Taping into data on consumers’ use of card benefits and suggesting ways to get more out of their loyalty program is one potential initiative that could help card issuers increase customer loyalty and avoid churn.
3. Work With me Here. Rewards Become More Flexible…
Consumer data reveals that top incentives when selecting a rewards-based card includes cash back, gas rewards and retail cards (which includes travel and airfare). For younger consumers, the rewards that come with a card can entice them to select one card over another.
Cash back is seen as the most preferred reward for consumers aged 18 to 44 – given its ease of use and wide appeal. So, the name of the game for 2019 is who can make it easiest to gain the greatest amount of cash back.
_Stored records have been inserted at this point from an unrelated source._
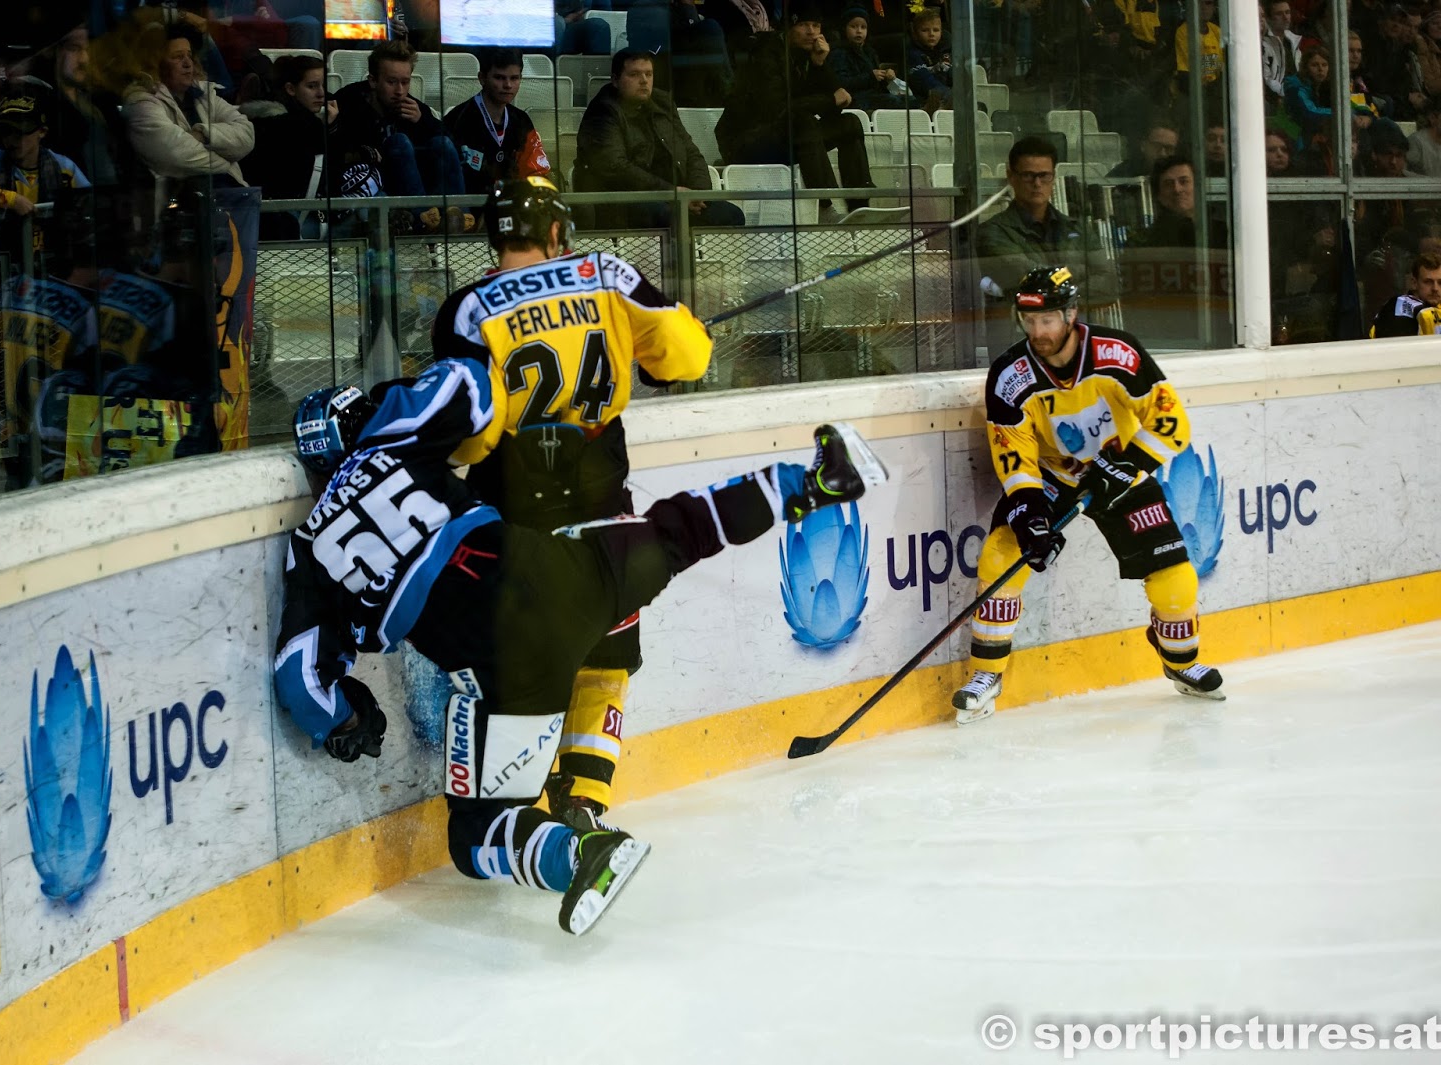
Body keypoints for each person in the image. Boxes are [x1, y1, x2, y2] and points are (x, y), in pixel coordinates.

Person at [273, 372, 887, 933]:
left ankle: (581, 857)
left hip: (509, 673)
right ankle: (814, 481)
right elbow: (467, 393)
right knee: (679, 531)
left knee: (475, 832)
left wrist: (345, 719)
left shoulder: (307, 551)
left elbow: (300, 679)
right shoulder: (395, 445)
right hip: (563, 577)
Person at [425, 176, 712, 829]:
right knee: (606, 656)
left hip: (510, 512)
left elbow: (468, 440)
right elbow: (686, 357)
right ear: (558, 232)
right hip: (603, 509)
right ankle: (584, 801)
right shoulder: (607, 273)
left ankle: (508, 814)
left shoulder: (467, 309)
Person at [951, 265, 1224, 726]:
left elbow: (1171, 423)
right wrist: (1029, 514)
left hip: (1120, 474)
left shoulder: (1118, 355)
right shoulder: (1008, 377)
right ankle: (987, 675)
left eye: (1048, 321)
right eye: (1029, 321)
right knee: (1001, 557)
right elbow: (1013, 456)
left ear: (1071, 314)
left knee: (1175, 577)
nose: (1038, 332)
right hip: (1053, 477)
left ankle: (1179, 663)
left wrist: (1129, 464)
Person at [716, 2, 875, 221]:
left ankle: (860, 208)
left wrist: (820, 65)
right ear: (789, 28)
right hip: (745, 141)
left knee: (850, 124)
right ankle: (824, 208)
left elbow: (837, 102)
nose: (812, 32)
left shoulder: (807, 55)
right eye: (804, 25)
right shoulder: (766, 53)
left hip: (788, 136)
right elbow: (776, 109)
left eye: (816, 25)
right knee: (803, 121)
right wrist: (828, 100)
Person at [575, 49, 746, 229]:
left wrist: (697, 193)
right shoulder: (603, 112)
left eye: (649, 74)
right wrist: (670, 193)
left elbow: (691, 152)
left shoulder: (663, 102)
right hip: (627, 201)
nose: (644, 81)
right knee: (667, 216)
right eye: (634, 74)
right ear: (616, 80)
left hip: (676, 197)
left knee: (732, 215)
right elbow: (616, 168)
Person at [330, 40, 473, 232]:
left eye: (405, 82)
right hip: (376, 182)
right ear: (373, 80)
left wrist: (422, 121)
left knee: (442, 143)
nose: (399, 91)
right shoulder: (349, 102)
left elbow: (452, 143)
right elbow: (340, 151)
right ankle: (424, 218)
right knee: (400, 142)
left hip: (416, 183)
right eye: (391, 82)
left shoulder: (411, 106)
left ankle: (459, 216)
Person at [977, 136, 1118, 312]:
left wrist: (1058, 291)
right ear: (1011, 176)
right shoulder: (993, 232)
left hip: (1076, 331)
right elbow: (1031, 279)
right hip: (1022, 331)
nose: (1037, 184)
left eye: (1044, 175)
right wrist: (1081, 272)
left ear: (1053, 177)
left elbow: (1109, 283)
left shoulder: (1077, 227)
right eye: (1028, 176)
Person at [0, 91, 92, 264]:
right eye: (5, 132)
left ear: (41, 132)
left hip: (52, 267)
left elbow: (90, 205)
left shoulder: (65, 169)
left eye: (20, 132)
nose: (10, 139)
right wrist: (9, 199)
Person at [121, 20, 255, 186]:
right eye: (177, 57)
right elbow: (175, 155)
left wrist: (203, 133)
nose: (187, 63)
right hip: (178, 205)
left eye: (189, 56)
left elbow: (247, 134)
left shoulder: (204, 94)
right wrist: (228, 163)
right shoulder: (141, 104)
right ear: (156, 63)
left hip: (229, 195)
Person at [240, 54, 339, 239]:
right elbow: (333, 168)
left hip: (282, 216)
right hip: (282, 218)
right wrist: (330, 129)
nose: (321, 93)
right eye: (312, 86)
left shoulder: (277, 117)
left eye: (323, 85)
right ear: (291, 89)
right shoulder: (293, 125)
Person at [440, 48, 552, 198]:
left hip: (514, 208)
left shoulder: (522, 121)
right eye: (499, 78)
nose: (508, 85)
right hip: (470, 210)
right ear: (482, 78)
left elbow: (537, 173)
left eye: (514, 78)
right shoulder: (457, 121)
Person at [829, 7, 903, 113]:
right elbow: (841, 82)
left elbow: (876, 81)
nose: (859, 31)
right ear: (844, 29)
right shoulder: (839, 53)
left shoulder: (870, 52)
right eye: (853, 26)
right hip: (855, 99)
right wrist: (870, 77)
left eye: (863, 27)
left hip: (872, 95)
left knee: (909, 99)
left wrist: (887, 77)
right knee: (892, 101)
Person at [1368, 251, 1441, 336]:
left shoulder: (1434, 306)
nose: (1435, 288)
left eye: (1440, 283)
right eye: (1428, 282)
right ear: (1414, 283)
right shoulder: (1400, 311)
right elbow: (1398, 348)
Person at [1106, 116, 1180, 178]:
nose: (1162, 153)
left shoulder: (1180, 176)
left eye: (1169, 149)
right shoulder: (1123, 175)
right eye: (1157, 146)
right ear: (1143, 146)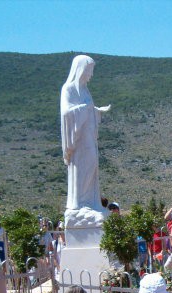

Since young consumers, those 18 to 34, are opening credit cards at the fastest rate of any generation it is important to cater to their wishes.
According to a 2017 TSYS consumer payment study, of the 75% of people who have a rewards card, cash rebate programs are cited as the most popular feature. The affluent gravitate toward these products. Cash seemingly makes it simple for cardholder to select the right reward to fit their needs.
4.…and Makes Redeeming Travel Easier.
There is a move towards travel rewards cards that offer more flexibility than the traditional co-brand airline cards.
Cards such as US Bank’s Altitude Reserve or Capital One’s Venture Rewards offer more flexibility in terms of earning and redeeming points because they are not tied to one particular airline.
And other issuers are following suit. Bank of America’s Premium Rewards card is also betting on the model of not tying itself to a particular airline while Chase’s United co-branded TravelBank card has opted for more flexible rewards through cash back.
In the rewards game, like many other areas, it is not one-size-fits-all and the most flexible issuers could gain a loyal cardholder base.
5. Acquisition Offers: How High Will They Go?
With new card acquisition offers hitting the 60,000 miles range, thanks to offers from Citi AAdvantage, followed by Amex Gold Delta; it is unclear how high the ceiling may go. Consumers are more educated and accessible, which means that issuers could have a harder time fighting the competition.
For airline cards in particular, these offers could amount to big business: Loyalty miles programs have become so important to the bottom-line, that some are linking the financial performance of their co-brand partnerships to employee bonuses.
Alaska Airlines began linking 19,000 of its employees’ bonuses to the growth of its co-brand card portfolio with Bank of America in 2017.
The part of the business that sells miles to other companies has grown to represent more than half of profits for carriers such as American Airlines. Delta has said it expects its Amex card partnership to bring in $4 billion in revenue by 2021, which represents an annual increase of $300 million until that point.
6. First EMV, Now NFC
EMV chips made a large impact on payments – issuers evolved cards, merchants changed their hardware and consumers got into the inserting instead of swiping. But could EMV be outdated? The US may have been late to the EMV party, and we may see more of an evolution in the coming year to remove physical card contact all together, thanks to the growth of contactless, near-field communication (NFC) options. NFC allows for a digital connection between the card and the reader through a single tap – thus cutting down more time in the transaction process.
A Markets and Markets report found that the global market for NFC is forecast to reach $21.84bn by 2020, growing at a CAGR of 17.1% between 2015–2020. This growth is driven by increased demand for cashless transactions, adoption of smart devices and the growth of commerce.
Consumers have continued to warm up to the idea of NFC thanks to the popularity of wearable devices coupled with an openness to embrace new and emerging technologies. Payment transaction on wearables will reach $501 billion by 2020, growing at a CAGR of 177%. Merchants have embraced QR codes and upgrading systems to NFC terminals may see growth as we move into 2019.